What You Need To Know About The Alfie Evans Case
Alfie Evans has been living in a coma for well over a year after being struck down with a mystery illness.
The 23-month-old missed many developmental milestones in his first seven months, his family said.
He started making “jerking, seizure-like movements” and was taken to the doctors – but his parents were told he was “lazy and a late developer”, the family claim.
He caught a chest infection that caused seizures and was placed on life support at Alder Hey Children’s Hospital in Liverpool in December 2016.
His life support was turned off on April 23, 2018, after a last-ditch bid by his parents was rejected.
What do we know about his illness?
Alfie, who was born on May 9, 2016, is in a “semi-vegetative state” and has a degenerative neurological condition that doctors have not definitively diagnosed.
After he was admitted to Alder Hey, his parents were told he wasn’t going to make it – but he fought back to beat the infection and began breathing on his own.
But he caught another chest infection and had to go back on a ventilator when he began having more chronic seizures.
Alfie is described as being in a semi-vegetative state and doctors at Alder Hey have said it is in his best interest to stop mechanical ventilation.
What is mitochondrial DNA depletion syndrome?
Mitochondrial DNA depletion syndrome (MDS) refers to a group of disorders that cause affected tissues to suffer from a significant drop in mitochondrial DNA.
The DNA is found in the mitochondria of cells – an organelle found in most cells in which respiration and energy production occur. The condition is rare and Charlie is said to be one of only 16 people to have ever had the condition.
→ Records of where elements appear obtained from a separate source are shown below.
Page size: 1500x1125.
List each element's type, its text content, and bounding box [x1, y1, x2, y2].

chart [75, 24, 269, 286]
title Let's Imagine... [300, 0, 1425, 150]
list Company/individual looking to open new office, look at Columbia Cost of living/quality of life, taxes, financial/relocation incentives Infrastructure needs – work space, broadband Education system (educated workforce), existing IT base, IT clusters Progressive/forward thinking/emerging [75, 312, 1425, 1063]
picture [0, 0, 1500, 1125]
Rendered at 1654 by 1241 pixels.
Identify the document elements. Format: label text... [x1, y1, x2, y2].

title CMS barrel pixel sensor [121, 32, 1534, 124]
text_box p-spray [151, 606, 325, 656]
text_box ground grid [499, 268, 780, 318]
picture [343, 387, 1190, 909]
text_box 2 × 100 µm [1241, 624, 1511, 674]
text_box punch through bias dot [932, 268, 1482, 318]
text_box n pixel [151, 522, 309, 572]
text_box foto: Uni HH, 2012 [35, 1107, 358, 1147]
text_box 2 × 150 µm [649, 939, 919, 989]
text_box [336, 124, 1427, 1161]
MDS is almost always fatal in babies and young children, although some sufferers have made it into their teenage years.
There is currently no cure but some treatments have shown a reduction in symptoms. One of these is Nucleoside bypass therapy.
Who are Alfie’s parents?
Alfie Evans’ parents are Tom Evans and Kate James, both in their 20s and from Liverpool.
The couple have consistently placed pressure on the justice system in a bid to keep their son alive. Tom Evans has been particularly vocal in speaking out in public, slamming every one of the court rulings. The couple appear to be religious, with Tom citing the 10 commandments in a court case, reminding the court “thou shalt not kill”.
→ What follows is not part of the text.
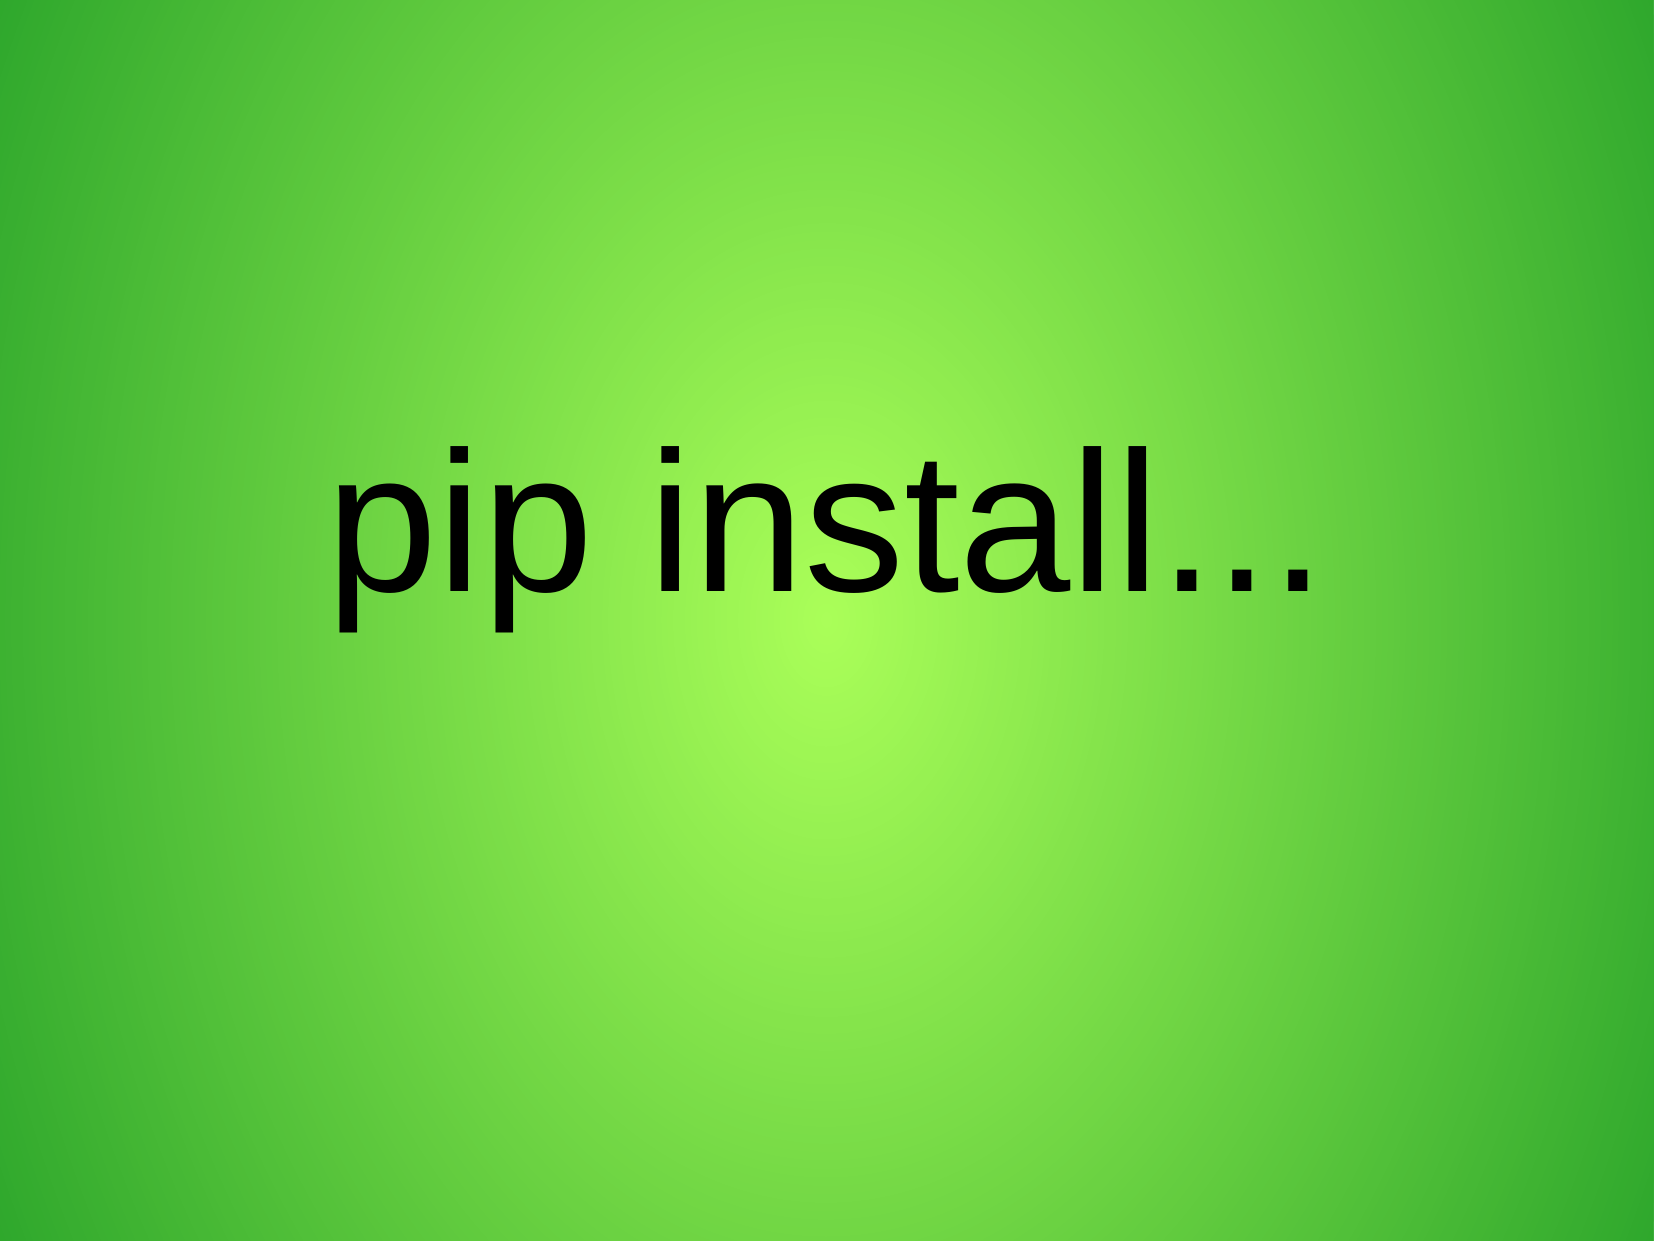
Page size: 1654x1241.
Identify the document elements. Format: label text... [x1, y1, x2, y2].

subtitle pip install... [82, 47, 1571, 997]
Writing after judges at the European Court of Rights rejected the case, Tom said that he and his partner were “in bits, distraught, in pain”, and the decision meant their son was “about to be murdered”.
Tom and Kate have suffered a series of blows in their legal battles to keep Alfie alive. They had taken their battle to the Supreme Court after the Court of Appeal agreed with Alder Hey that Alfie “could not be saved” and that it would be “unkind” and “futile” to continue treatment, but their bid was dismissed.
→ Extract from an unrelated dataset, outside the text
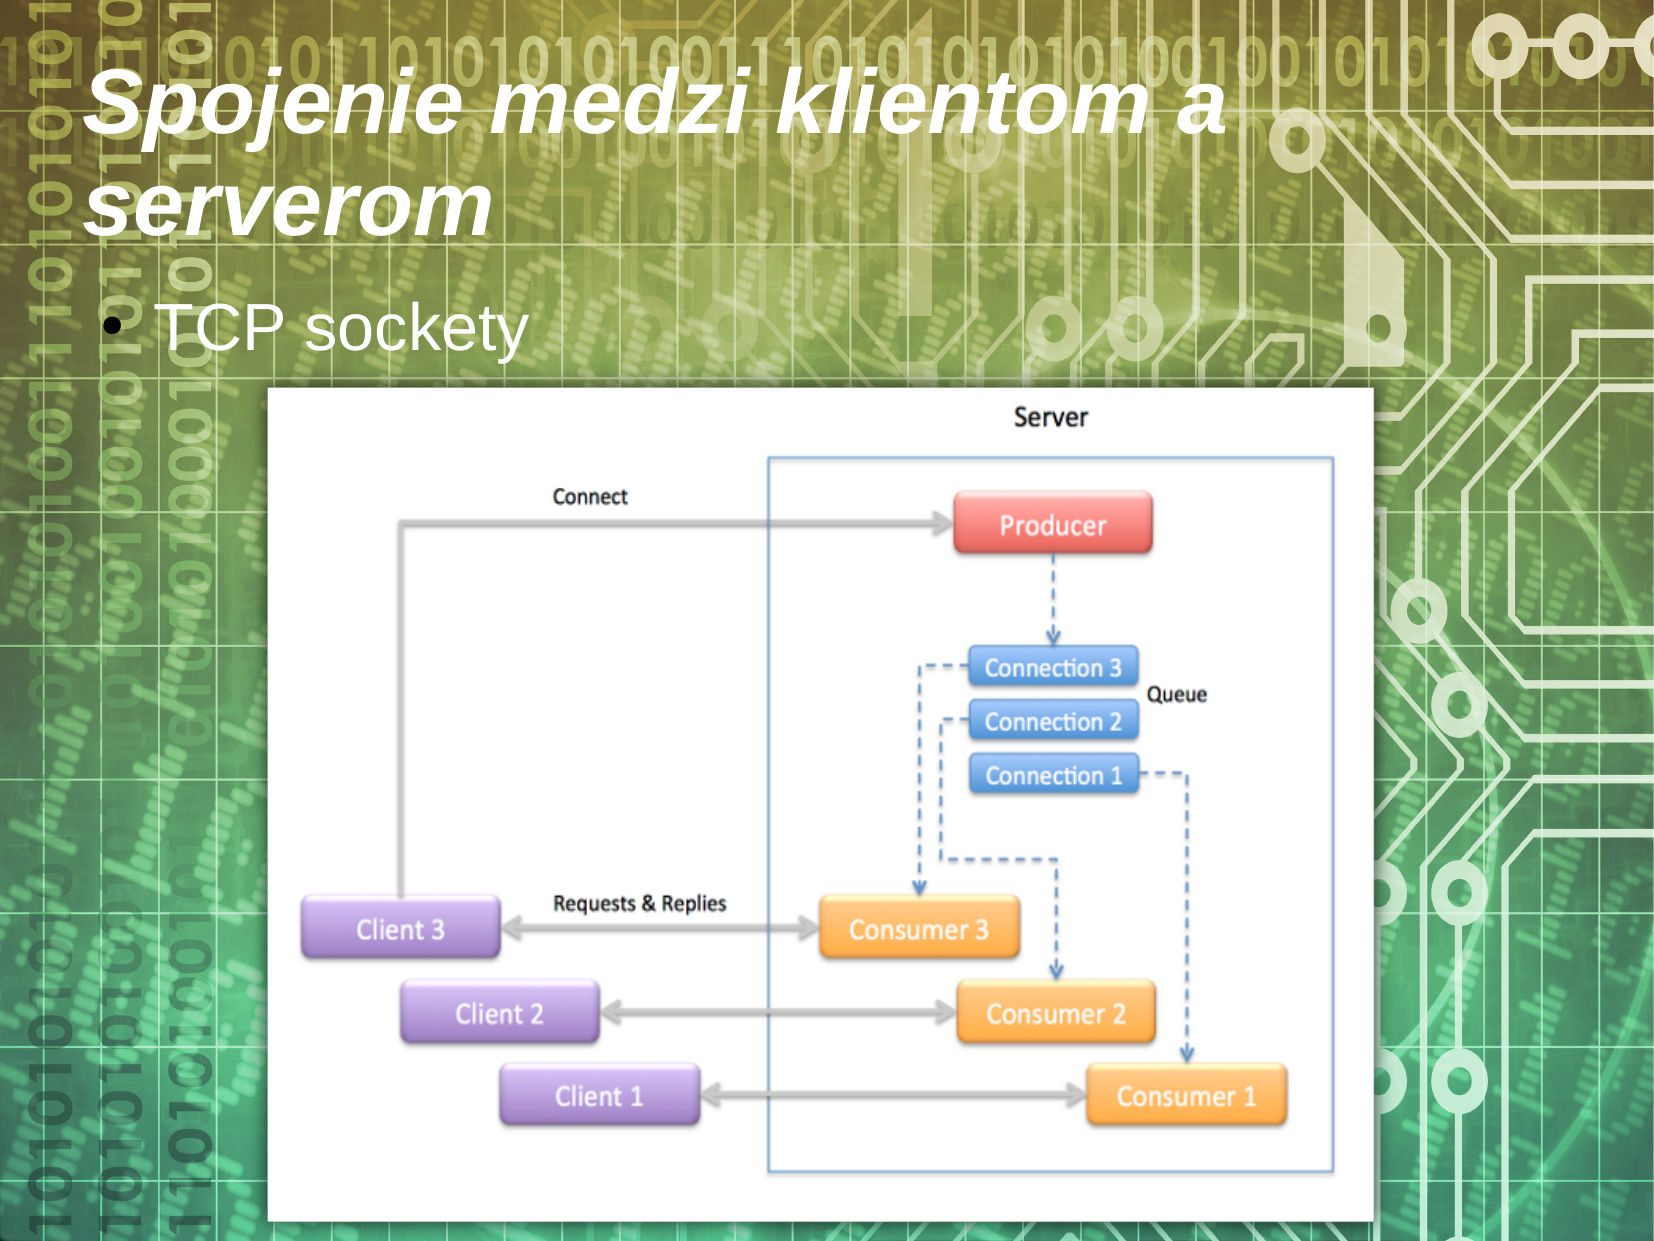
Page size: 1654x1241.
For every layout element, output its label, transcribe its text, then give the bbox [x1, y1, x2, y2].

title Spojenie medzi klientom a serverom [82, 49, 1571, 257]
list TCP sockety [82, 290, 1571, 1010]
picture [0, 0, 1654, 1241]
They had already lost a challenge at the Court of Appeal and failed to have the decision overturned at the Supreme Court and European Court of Human Rights.
Following one appeal, Lord Justice Davis, ruled that Alfie’s life support must be turned off and told lawyers that doctors had agreed that there was “no hope”.
He said: “We cannot have a kind of legal Groundhog Day where you come back again and again and again on the same point.”
Alfie’s life support was eventually turned off at 9.17pm on the evening of Monday, April 23. However, the following morning his dad said that the little boy was still battling on and breathing unassisted hours later.
On the morning of Wednesday April 25, Tom said the tot was “still fighting”, although the Court of Appeal was told he was “struggling” later in the day.
But by the evening of April 25, Alder Hey Hospital was on lockdown amid rumours of a planned raid by protesters supporting the ill toddler.
He was barred from going to Italy for treatment after another failed legal challenge as the Appeal Court in London rejected his family’s plea to have Alfie airlifted from the Liverpool clinic.
Merseyside Police warned supporters of Alfie’s family that their social media posts are being monitored over reports that Alder Hey doctors are being hit with abuse.
Tom Evans has stated that he would like to build a relationship with Alder Hey, and that the global pressure had stopped his family from to “live our lives as we would like”.
“We are very grateful and we appreciate all the support we have received from around the world, including from our Italian and Polish supporters, who have dedicated their time and support to our incredible fight.
“We would now ask you to return back to your everyday lives and allow myself, Kate and Alder Hey to form a relationship, build a bridge and walk across it.”
What did the Pope have to say?
The high-profile case even caught the attention of the Pope, who pledged his support to keep Alfie alive.
The Holy Father tweeted: “It is my sincere hope that everything necessary may be done in order to continue compassionately accompanying little Alfie Evans, and that the deep suffering of his parents may be heard.
“I am praying for Alfie, for his family and for all who are involved.”
On April 18, Alfie’s dad Tom visited Pope Francis and begged him to “save our son”.
The pontiff had used an address to pray for the toddler, saying the situation was “very painful and complex”.
He added that those who are terminally ill should be cared for “with unanimous support” from family and medical experts.